Profile: Barbara Green - Defying Stalemate

By Ray Waddle

During some of the worst days of the Cold War, a young YDS grad was sent to East Berlin to get people to talk across the rigid ideological divide.

The year was 1977, when nuclear-tipped nervousness was high and East-West trust was low. Into this bleak climate moved Barbara Green (M.Div., 1976), deputized by the National Council of Churches to organize dialogues of European clergy and scholars with the NCC around peace and nuclear-arms reduction.

Successes there renewed her belief in the human capacity to transcend stalemate. She represented a rising generation of church leaders whose mentors encouraged ecumenical peacemaking on a global scale. They included former Yale chaplain William Sloane Coffin Jr., whose campus services she regularly attended.

The experience would shape Barbara Green’s vocation for the next 30 years.

“I found it was possible to challenge the stereotypes that the world functions by,” says Green, a Presbyterian minister.“It was possible to talk across lines of tension. Reaching out across those lines was vocationally defining for me.”
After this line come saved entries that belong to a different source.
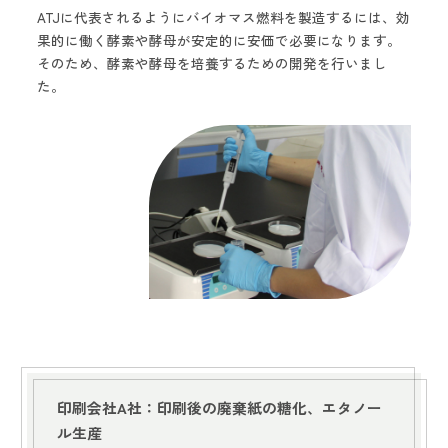
ATJに代表されるようにバイオマス燃料を製造するには、効
果的に働く酵素や酵母が安定的に安価で必要になります。
そのため、酵素や酵母を培養するための開発を行いまし
た。
印刷会社A社：印刷後の廃棄紙の糖化、エタノー
ル生産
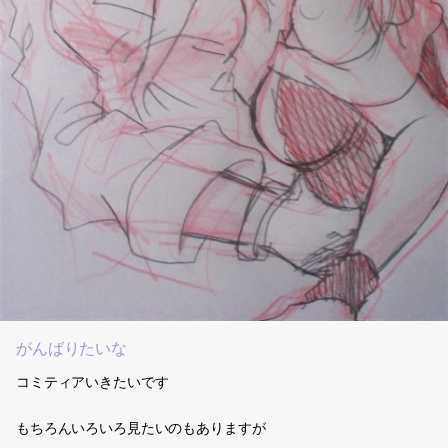
がんばりたいな
コミティアいきたいです
もちろんいろいろ見たいのもありますが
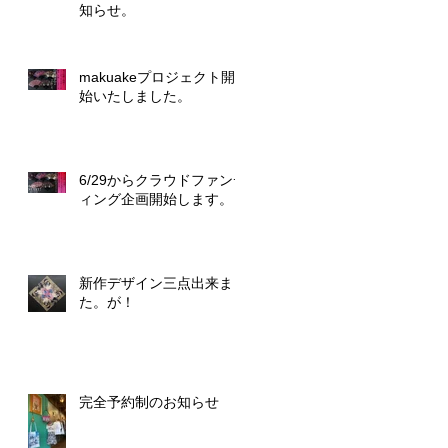
知らせ。
makuakeプロジェクト開
始いたしました。
6/29からクラウドファンデ
ィング企画開始します。
新作デザイン三点出来まし
た。が！
完全予約制のお知らせ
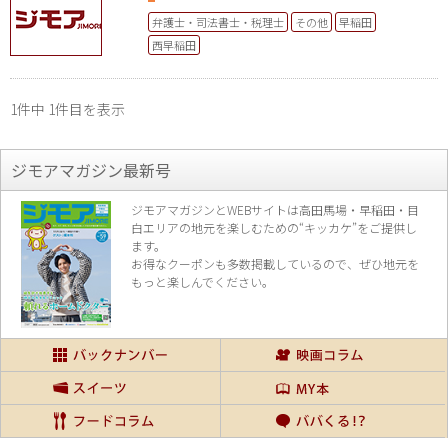
弁護士・司法書士・税理士
その他
早稲田
西早稲田
1件中 1件目を表示
ジモアマガジン最新号
ジモアマガジンとWEBサイトは高田馬場・早稲田・目
白エリアの地元を楽し
むための“キッカケ”をご提供し
ます。
お得なクーポンも多数掲載しているので、
ぜひ地元を
もっと楽しんでください。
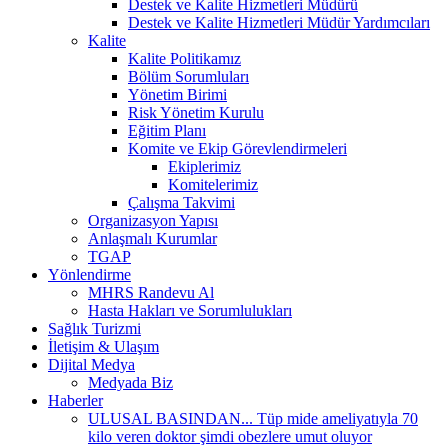
Destek ve Kalite Hizmetleri Müdürü
Destek ve Kalite Hizmetleri Müdür Yardımcıları
Kalite
Kalite Politikamız
Bölüm Sorumluları
Yönetim Birimi
Risk Yönetim Kurulu
Eğitim Planı
Komite ve Ekip Görevlendirmeleri
Ekiplerimiz
Komitelerimiz
Çalışma Takvimi
Organizasyon Yapısı
Anlaşmalı Kurumlar
TGAP
Yönlendirme
MHRS Randevu Al
Hasta Hakları ve Sorumlulukları
Sağlık Turizmi
İletişim & Ulaşım
Dijital Medya
Medyada Biz
Haberler
ULUSAL BASINDAN... Tüp mide ameliyatıyla 70
kilo veren doktor şimdi obezlere umut oluyor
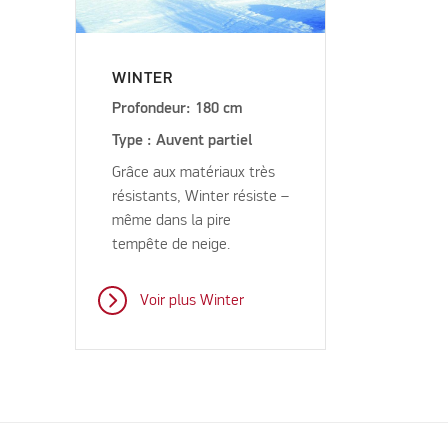
WINTER
Profondeur: 180 cm
Type : Auvent partiel
Grâce aux matériaux très
résistants, Winter résiste –
même dans la pire
tempête de neige.
Voir plus Winter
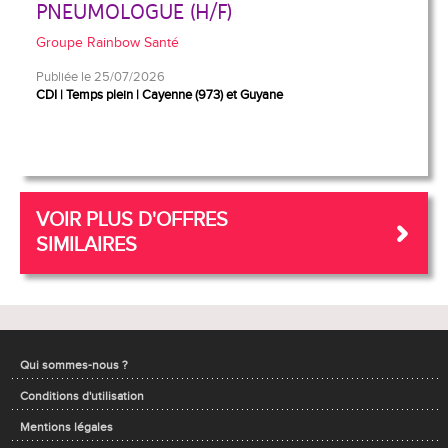
PNEUMOLOGUE (H/F)
Groupe Rainbow Santé
Publiée le 25/07/2026
CDI
Temps plein
Cayenne (973) et Guyane
VOIR PLUS D'OFFRES
SIMILAIRES
Qui sommes-nous ?
Conditions d'utilisation
Mentions légales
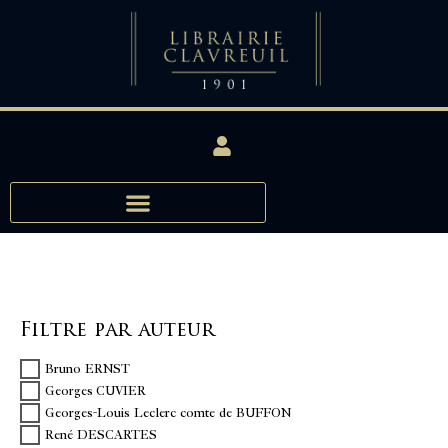
Filtre par auteur
Bruno ERNST
Georges CUVIER
Georges-Louis Leclerc comte de BUFFON
René DESCARTES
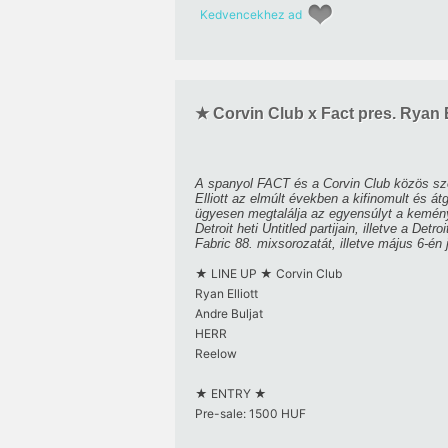
Kedvencekhez ad
★ Corvin Club x Fact pres. Ryan 
A spanyol FACT és a Corvin Club közös sze
Elliott az elmúlt években a kifinomult és át
ügyesen megtalálja az egyensúlyt a kemény
Detroit heti Untitled partijain, illetve a D
Fabric 88. mixsorozatát, illetve május 6-én
★ LINE UP ★ Corvin Club
Ryan Elliott
Andre Buljat
HERR
Reelow
★ ENTRY ★
Pre-sale: 1500 HUF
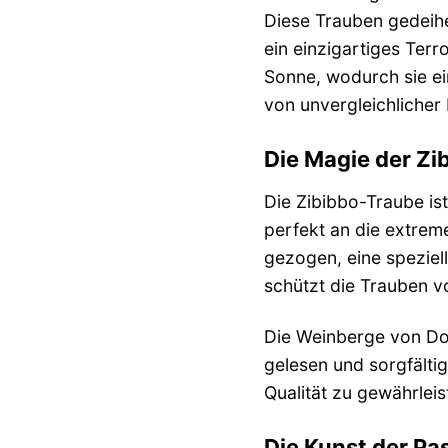
Diese Trauben gedeihe
ein einzigartiges Terr
Sonne, wodurch sie ei
von unvergleichlicher 
Die Magie der Zi
Die Zibibbo-Traube ist
perfekt an die extreme
gezogen, eine spezie
schützt die Trauben v
Die Weinberge von Don
gelesen und sorgfälti
Qualität zu gewährleis
Die Kunst der Pa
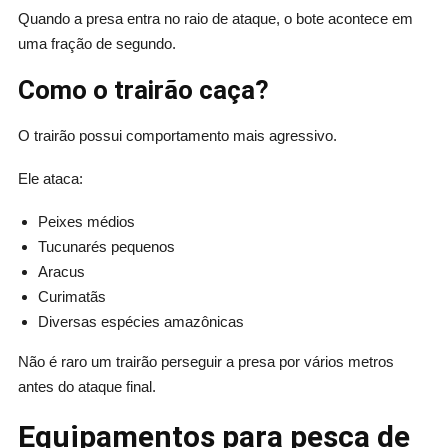
Quando a presa entra no raio de ataque, o bote acontece em
uma fração de segundo.
Como o trairão caça?
O trairão possui comportamento mais agressivo.
Ele ataca:
Peixes médios
Tucunarés pequenos
Aracus
Curimatãs
Diversas espécies amazônicas
Não é raro um trairão perseguir a presa por vários metros
antes do ataque final.
Equipamentos para pesca de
After her Eastern bloc adventures, the New Jersey native returned to the U.S. in the mid-1980s. (True to form, the East German secret police kept a thick, meticulous file on her; she examined it with bemusement on a return visit years after the Iron Curtain fell.) For the next 15 years, she was a policy advocate for the Presbyterian Church (USA), working on security issues and international relations.

Today, her focus on nuclear-weapons elimination – and building partnerships against the grain – is still strong. She is a senior adviser to Faithful Security: The National Religious Partnership on the Nuclear Weapons Danger, a leading interfaith force that advocates “the permanent elimination of nuclear weapons by empowering religious communities to take action at a local level.”

Faithful Security was stirred into being by Bill Coffin shortly before he died in 2006.“Only God has the right to destroy all life on the planet,” he was fond of saying. “All we have is the power.”

Faithful Security would embody his abiding passion for nuclear disarmament.

“People might not realize that an awful lot of U.S. and Russian missiles are still pointed at each other,” Green says. “I’m convinced there is no right use for nuclear weapons. They serve no useful military purpose. What gives us the right to kill millions of people? This is not what God intends God’s creatures to do. God’s way is to be creative, not annihilating.” Faithful Security (www.faithfulsecurity.org) is funded by the Fourth Freedom Forum (based in Gos- hen, Ind.) and by the Churches’ Center for Theology and Public Policy (based at Wesley Theological Seminary in Washington, D.C.). Green has been executive director of the Churches’ Center since 1998.

Her work at Faithful Security combines moral imperative and hardnosed practicality for the long-term goal of a human civilization free of nuclear weapons. The organization tracks efforts to deactivate missile systems, uphold treaties, and strengthen security regimes, while networking among religious communities, insisting on “the moral imperative at the heart of work for total nuclear disarmament.” One notable work is the Muslim-Christian Initiative on the Nuclear Weapons Danger. This effort sponsors local dialogues using Faithful Security study materials and a joint Muslim-Christian statement that spells out the nuclear threat. Participants are urged to ask their elected officials,“What is your plan to eliminate nuclear weapons?”

“The issue is more urgent than it was five years ago,” Green says. “We know there are so many urgent issues in the world that demand people’s time, but the nuclear threat needs to find its place among the panoply of challenges. We have erred badly everywhere by reaching for military violence as the solution.”

Green’s Germany experience enriched her another way. She is a recognized scholar and translator of Dietrich Bonhoeffer, the German minister-theologian who left the safety of the U.S. in 1939 to return to Nazi Germany and, during World War II, was executed for taking part in the plot to assassinate Hitler. Before her Yale Divinity days, she spent two years studying theology at the University of Heidelberg, working in the language that would serve her ever since. (YDS has recently announced plans to enhance student exchange programs at Heidelberg and two other German universities.)

“Bonhoeffer’s life shows how seriously in a theological sense he took the events of his era,” she says. “It’s as if he said: ‘OK, God, these ghastly things are happening. What does it mean to have faith in you under these circumstances?’ He acted.”